Cities have become key partners in the interiorização (for example, their acceptance in receiving Venezuelans, at least in theory – given that in practice most internal redistribution seems to stem from personal or familial ties of the refugees themselves), thus allowing for the observance of two axes of multi-level partnerships in Brazil’s refugee protection: government-international community-civil society; and federal government-states-international organizations-cities.

The role of cities had already been highlighted in the ‘Resettlement in solidarity’ initiative as they had volunteered to receive the resettled refugees, took part in the selection process, and worked with civil society and UNHCR in their integration (Jubilut and Carneiro 2011). In Brazil, cities do not have the power to issue documents, which in the case of interiorização is provided prior to relocation, by a nationally accepted document – even with provisional status – (this immediate and at the point of entry issuance is a good practice that could be replicated by the EU). Cities also cannotmake decisions in terms of legal status for migrants, but, in Brazil’s federal system, the municipal governments are vested with the responsibility of the direct implementation of social programs (even some funded by the national government), therefore being essential in the issues of health, education and shelter. Thus, having this increased role of cities is a positive step toward integral protection of refugees and other migrants.

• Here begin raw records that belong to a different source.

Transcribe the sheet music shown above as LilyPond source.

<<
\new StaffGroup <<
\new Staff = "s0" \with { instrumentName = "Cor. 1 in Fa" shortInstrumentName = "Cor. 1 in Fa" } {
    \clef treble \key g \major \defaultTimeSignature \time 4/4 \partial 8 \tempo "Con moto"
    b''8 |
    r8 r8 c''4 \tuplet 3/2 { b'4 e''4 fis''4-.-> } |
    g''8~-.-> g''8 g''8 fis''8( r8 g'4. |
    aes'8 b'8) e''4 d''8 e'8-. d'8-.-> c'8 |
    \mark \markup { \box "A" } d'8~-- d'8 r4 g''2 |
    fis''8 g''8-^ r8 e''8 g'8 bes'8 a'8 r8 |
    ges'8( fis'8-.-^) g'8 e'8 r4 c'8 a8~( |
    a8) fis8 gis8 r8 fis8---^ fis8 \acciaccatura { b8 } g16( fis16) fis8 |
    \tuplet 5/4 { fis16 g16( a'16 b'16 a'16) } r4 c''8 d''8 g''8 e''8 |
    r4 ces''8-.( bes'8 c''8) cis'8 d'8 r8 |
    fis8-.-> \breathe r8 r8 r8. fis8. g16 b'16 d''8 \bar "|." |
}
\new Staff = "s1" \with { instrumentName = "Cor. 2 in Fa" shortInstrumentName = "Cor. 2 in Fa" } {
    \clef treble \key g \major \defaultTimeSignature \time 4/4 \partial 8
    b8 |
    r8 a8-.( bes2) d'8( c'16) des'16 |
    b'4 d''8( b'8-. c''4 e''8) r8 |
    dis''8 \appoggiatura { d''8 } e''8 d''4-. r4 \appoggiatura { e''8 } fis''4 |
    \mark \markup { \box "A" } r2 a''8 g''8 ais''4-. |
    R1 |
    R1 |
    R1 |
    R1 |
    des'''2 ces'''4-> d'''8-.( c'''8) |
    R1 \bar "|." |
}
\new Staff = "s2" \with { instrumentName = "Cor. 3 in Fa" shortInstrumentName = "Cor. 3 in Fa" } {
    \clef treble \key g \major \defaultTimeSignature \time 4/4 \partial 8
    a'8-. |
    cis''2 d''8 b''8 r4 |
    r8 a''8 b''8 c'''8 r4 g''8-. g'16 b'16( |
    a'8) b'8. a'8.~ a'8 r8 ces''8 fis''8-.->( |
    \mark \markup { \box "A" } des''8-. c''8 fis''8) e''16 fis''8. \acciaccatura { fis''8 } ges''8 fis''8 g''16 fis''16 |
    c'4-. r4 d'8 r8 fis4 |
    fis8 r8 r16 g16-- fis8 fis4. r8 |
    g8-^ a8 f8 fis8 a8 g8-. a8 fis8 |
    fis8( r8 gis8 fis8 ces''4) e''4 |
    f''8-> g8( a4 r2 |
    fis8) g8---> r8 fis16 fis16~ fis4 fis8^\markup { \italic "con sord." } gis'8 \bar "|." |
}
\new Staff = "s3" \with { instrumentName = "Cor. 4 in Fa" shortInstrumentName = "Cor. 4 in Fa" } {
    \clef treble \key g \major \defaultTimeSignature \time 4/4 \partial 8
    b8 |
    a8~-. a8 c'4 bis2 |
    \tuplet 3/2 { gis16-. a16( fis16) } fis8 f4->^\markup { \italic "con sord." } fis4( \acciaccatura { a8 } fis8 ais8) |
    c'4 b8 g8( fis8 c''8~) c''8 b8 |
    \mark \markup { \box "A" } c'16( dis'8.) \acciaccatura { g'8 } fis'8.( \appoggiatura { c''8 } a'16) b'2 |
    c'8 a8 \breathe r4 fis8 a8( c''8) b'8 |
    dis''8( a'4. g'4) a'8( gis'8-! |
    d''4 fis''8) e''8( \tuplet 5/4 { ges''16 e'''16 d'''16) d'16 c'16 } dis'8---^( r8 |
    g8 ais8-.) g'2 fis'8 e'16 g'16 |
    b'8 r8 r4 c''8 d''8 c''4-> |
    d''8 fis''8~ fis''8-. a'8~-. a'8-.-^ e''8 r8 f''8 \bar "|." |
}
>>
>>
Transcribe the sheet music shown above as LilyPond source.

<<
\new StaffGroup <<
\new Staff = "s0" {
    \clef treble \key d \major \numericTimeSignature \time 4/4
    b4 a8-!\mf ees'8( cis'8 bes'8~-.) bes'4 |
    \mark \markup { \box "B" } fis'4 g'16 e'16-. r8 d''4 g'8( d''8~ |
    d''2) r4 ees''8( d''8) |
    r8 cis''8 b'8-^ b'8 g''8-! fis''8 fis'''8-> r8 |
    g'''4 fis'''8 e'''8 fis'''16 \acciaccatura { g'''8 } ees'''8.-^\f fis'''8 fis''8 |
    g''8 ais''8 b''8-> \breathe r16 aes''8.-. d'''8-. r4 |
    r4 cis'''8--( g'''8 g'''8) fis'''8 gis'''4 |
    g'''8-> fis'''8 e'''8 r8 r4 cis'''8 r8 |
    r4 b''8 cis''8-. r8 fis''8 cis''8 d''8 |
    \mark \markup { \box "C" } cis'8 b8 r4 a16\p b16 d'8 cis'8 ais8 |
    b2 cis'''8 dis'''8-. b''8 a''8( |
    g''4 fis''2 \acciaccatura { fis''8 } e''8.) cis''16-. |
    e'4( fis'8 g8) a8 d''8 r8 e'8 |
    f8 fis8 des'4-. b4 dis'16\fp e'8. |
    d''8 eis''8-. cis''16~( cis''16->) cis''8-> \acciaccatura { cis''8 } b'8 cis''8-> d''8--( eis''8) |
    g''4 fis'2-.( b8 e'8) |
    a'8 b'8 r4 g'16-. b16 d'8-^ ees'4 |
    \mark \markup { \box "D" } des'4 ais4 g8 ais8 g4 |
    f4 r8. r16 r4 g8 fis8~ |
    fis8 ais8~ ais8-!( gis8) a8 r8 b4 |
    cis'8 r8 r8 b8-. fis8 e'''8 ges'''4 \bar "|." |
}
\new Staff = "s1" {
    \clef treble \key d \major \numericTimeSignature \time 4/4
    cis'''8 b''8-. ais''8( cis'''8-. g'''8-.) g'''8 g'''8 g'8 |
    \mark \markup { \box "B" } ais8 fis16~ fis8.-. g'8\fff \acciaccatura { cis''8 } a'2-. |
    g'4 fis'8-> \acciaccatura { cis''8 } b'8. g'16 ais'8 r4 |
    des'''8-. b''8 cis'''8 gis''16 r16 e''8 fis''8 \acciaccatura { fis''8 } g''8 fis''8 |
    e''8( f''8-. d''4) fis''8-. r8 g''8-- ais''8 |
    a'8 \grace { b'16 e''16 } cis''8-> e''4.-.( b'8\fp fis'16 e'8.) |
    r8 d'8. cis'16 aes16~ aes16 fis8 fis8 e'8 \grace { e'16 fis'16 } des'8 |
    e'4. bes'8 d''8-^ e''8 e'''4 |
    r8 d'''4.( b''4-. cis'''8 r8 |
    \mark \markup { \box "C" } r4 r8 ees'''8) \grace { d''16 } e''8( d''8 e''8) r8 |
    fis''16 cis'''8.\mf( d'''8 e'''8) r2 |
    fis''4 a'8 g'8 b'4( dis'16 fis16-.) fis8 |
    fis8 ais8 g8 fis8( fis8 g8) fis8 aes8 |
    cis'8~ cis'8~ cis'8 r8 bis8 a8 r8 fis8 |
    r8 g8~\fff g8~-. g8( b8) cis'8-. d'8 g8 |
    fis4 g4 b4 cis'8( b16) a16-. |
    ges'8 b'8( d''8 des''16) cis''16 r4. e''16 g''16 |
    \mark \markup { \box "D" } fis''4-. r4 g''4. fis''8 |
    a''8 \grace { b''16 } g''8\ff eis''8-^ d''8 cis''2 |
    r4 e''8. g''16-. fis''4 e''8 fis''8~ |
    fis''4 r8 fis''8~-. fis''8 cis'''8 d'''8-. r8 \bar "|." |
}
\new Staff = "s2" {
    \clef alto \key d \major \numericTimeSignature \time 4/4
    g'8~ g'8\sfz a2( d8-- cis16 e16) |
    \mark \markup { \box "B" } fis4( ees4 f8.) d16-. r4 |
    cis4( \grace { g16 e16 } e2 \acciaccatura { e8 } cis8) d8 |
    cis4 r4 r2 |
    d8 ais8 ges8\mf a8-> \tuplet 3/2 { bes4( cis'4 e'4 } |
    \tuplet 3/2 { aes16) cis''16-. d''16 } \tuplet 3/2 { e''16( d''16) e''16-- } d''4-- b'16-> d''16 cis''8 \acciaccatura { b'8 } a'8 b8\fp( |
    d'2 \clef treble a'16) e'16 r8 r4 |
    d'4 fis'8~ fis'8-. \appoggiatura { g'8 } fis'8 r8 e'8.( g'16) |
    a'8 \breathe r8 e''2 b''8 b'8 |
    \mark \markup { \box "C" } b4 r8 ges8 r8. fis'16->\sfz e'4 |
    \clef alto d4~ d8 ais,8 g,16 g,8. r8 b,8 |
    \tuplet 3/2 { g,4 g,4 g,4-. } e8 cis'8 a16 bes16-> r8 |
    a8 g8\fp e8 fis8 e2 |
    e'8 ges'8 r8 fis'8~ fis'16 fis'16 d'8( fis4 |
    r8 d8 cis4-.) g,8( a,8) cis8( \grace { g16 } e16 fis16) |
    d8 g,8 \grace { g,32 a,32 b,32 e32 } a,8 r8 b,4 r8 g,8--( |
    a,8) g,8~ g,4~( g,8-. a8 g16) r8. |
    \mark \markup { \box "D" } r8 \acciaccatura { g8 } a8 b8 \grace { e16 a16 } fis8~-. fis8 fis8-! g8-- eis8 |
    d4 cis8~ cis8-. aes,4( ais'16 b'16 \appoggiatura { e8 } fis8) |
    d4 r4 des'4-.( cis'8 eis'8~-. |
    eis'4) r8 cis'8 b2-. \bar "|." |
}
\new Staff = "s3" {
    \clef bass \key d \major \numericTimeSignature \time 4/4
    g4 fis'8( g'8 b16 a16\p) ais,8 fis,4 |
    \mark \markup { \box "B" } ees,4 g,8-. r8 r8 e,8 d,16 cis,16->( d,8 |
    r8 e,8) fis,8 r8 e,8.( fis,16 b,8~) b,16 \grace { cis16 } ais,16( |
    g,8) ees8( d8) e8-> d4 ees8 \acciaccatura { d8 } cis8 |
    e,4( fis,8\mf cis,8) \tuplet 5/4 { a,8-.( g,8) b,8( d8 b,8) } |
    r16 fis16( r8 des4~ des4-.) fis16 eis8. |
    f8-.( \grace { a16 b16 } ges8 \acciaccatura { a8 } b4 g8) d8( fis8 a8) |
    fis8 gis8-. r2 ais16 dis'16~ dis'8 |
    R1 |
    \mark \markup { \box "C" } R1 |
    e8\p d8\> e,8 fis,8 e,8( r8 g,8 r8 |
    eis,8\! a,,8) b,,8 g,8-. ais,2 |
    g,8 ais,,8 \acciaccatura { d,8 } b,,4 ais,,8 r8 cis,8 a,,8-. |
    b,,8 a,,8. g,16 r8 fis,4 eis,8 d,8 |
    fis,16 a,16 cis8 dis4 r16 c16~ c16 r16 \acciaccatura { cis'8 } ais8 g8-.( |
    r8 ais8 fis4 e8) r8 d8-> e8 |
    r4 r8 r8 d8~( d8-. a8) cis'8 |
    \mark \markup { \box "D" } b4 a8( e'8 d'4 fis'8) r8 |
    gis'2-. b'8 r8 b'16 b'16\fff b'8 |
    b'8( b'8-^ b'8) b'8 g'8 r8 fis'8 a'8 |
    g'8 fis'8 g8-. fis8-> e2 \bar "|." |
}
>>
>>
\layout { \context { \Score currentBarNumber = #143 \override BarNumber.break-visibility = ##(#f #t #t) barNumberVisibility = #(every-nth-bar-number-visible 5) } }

Besides solidarity, multi-level partnerships and the increased role of cities, there are three other trends that can be identified in Brazil’s refugee protection good practices and that may be interesting to assess when the EU is re-thinking its governance of migration.

First, there is the fact that, as mentioned, Brazil’s actions in migration in general and refugee protection more specifically are not as a rule systemic but rather ad hoc policies. In this sense, they differ from the EU’s New Pact that is said to posit general principles for later consensus (Betts 2020) or be a police guide (Carrera 2020). This ad hoc nature can have both positive and negative aspects, as, on the one hand, actions may be faster and grant rapid protection while more general rules and practices are being determined and can also be tailored to specific situations while political will is gathered for more systemic policies, and, on the other hand, they are impacted by political will and action.

Second, and relating to this last point, another trend in Brazil’s refugee protection is that it seems to default towards a reactive nature. On the one hand, this leads to ad hoc policies and a non-systemic architectural structure of protection; on the other, it shows that good practices can emerge in light of a crisis or emergencies, highlighting that innovative refugee protection and policies that combine states’ interests and refugees’ needs can exist.

Lastly, another relevant trend is that Brazil’s refugee protection practices by and large respect rights. Although there is always room for improvement, and there are occasional violations (that might be severe, such as in the closing of borders without exceptions for refugees (Jubilut and Jarochinski Silva 2020a), individual cases of non-refoulment in the past (Jubilut 2015), and more recently a government decision of denying claims without allowing the asylum seekers to be interviewed (DPU 2020; CNDH 2020)),they tend to be more contextual than systemic. Respecting rights is central to the political decisions of migration governance; hence this trend, as a general aspect and upheld to a great extent by the tripartite system (particularly civil society and human rights-mandated public organs), in Brazil’s refugee protection practices is noteworthy.

From the aforementioned practices regarded as “good”, to several of the identified trends, Brazil might offer inspiration for new structures of migration governance. There is room for criticism as well as for improvement, but some of the broader brushstrokes can offer positive paradigms towards enhancing protection for both refugees and other migrants in an increasingly challenging global environment.